Tesolin appeared on CTV News Toronto and on Success Stories on CTV National with Sandie Rinaldo CTV News and on the Italian show Noi Oggi on OMNI Television. Tesolin opened Canada Day celebrations for the city of Toronto on July 1, 2003, and July 1, 2006. Both events were attended by up to 20,000 people. Tesolin become known as the youngest opera singer in the world.

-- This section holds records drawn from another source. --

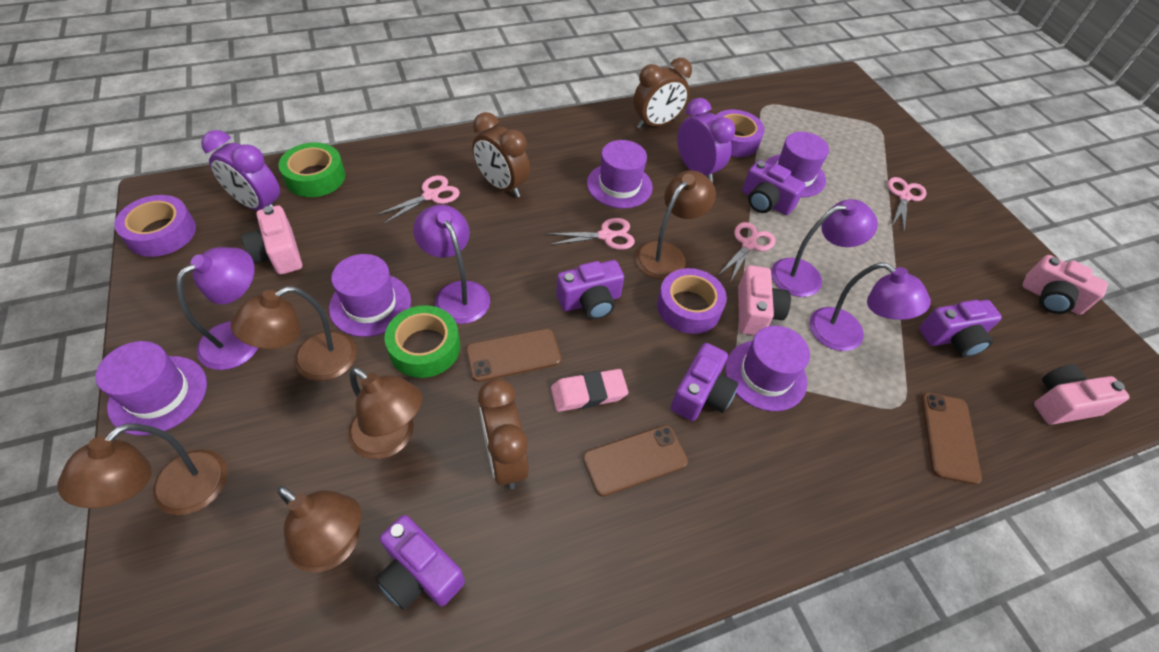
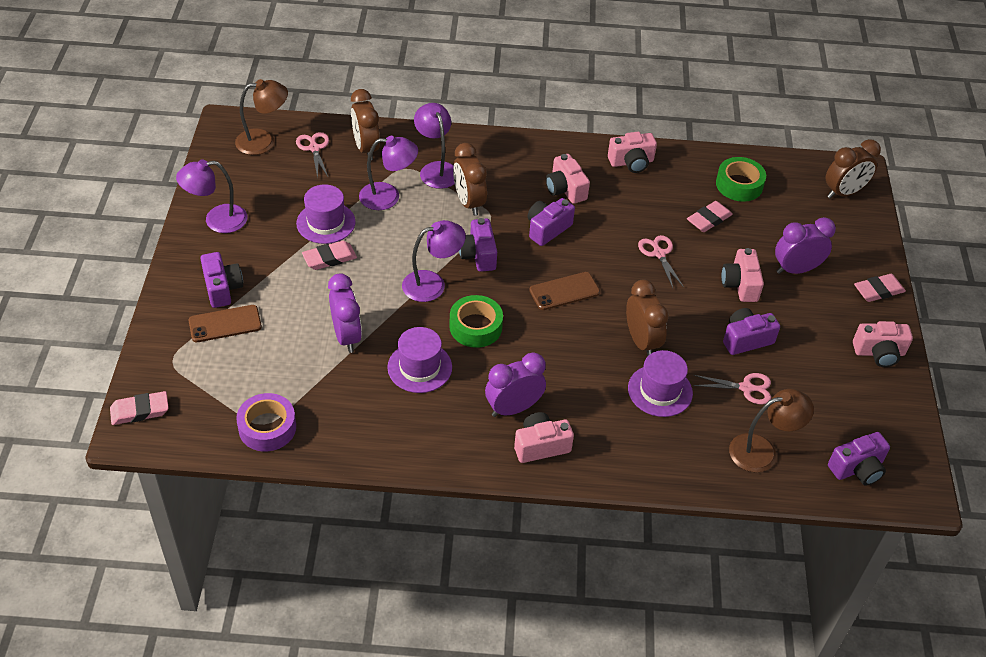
brown clock: 3 -> 4
brown lamp: 5 -> 2
brown phone: 3 -> 2
pink camera: 4 -> 5
pink eraser: 1 -> 4
pink scissors: 4 -> 3
purple clock: 2 -> 3
purple hat: 5 -> 3
purple tape: 3 -> 1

In June 2007 Tesolin appeared on a CityTV News special feature on Canada's new Four Seasons Centre. On December 16, 2007, Tesolin sang with The Canadian Tenors at their Christmas Concert at the Oakville Centre for the Performing Arts. On March 30, 2008, Tesolin appeared on the TLN Telelatino National TV Show Viva Domenica singing "Un bel di" from Puccini's opera Madama Butterfly. In March 2009, Tesolin appeared on stage as the shepherd boy in Opera York's production of Tosca. On September 1, 2010, Tesolin released her first single as a singer-songwriter, a contemporary crooner song called "Now That I Know". On February 1, 2011, Tesolin's pop-classical single love song "Dolce" was released. On November 6, 2011, Tesolin's self-titled 3-track EP featuring "Dolce", "The Key", and "Now That I Know" was released. On April 9, 2013, the album Ascension was released featuring original music in a pop classical, contemporary pop and electronic music fusion style.

==Radio==
"Dolce" was released to international radio and in March 2012 appeared on the Official European Indie Chart, playing on 700 radio stations across Europe. "The Key" was released to US radio in April 2013 and on June 19, 2013, with no previous chart history, became the highest debuting single on both Top 40 and AC charts published by New Music Weekly. By September 8, 2013 "The Key" had reached #5 on the Hot 100 Singles Chart with 1595 spins per week on US commercial radio, #8 on the AC Chart and #9 on the Top 40 chart, #1 on the Top 30 Indie Chart for Top 40, #2 on the Top 30 Indie Chart for AC.

==Discography==

| Title | Release date |
|---|---|
| Baby Soprano | May 2006 TRACK LIST 1. Libiamo duet - Libiamo ne' lieti calici (La Traviata, Verdi) 2. Habanera (Carmen by Bizet) 3. La Donna e Mobile (Rigoletto by Verdi) 4. Barcarolle/Belle Nuit (Tales of Hoffmann, Offenbach) 5 Ebbene Ne'Andro Lontana (La Wally, Catalani) 6. O Mio Babbino Caro (Gianni Schicchi, Puccini) 7. Largo al factotum (Barbiere di Seville, Rossini) 8. Vissi D'Arte (Tosca, Puccini) 9. Vedrai Carino (Don Giovanni, Mozart) 10. Quando M'En Vo (La Bohème, Puccini) 11. Nessun Dorma (Turandot, Puccini) 12. Una Furtiva Lagrima (Elisir D'Amore, Donizetti) 13. Un Bel Di Vedremo (Madama Butterfly, Puccini) 14. Mattinata (Ruggiero Leoncavallo) |
| Aria Tesolin - EP | November 2011 TRACK LIST 1. Dolce 2. The Key 3. Now That I Know Tracks 1 & 2 Produced by Douglas Romanow Track 3 Produced by Charles DiRaimondo Copyright by Aria Tesolin 2011 |
| Ascension | April 2013 TRACK LIST 1. My Heart is a Factory 2. The Catch (Clarabella) 3. Ascension 4. Hear Me 5. The Key 6. Nobody Knows 7. I'm Already Gone 8. Dolce 9. The Apology 10. In a Dream Produced by Douglas Romanow Copyright Aria Tesolin 2013, Lucid Records |

==Awards==
On January 27, 2014, Tesolin was nominated for three 2014 New Music Awards by New Music Weekly, Best New Top 40 Artist of the Year, Top 40 Breakthrough Artist of the Year, AC Breakthrough Artist of the Year.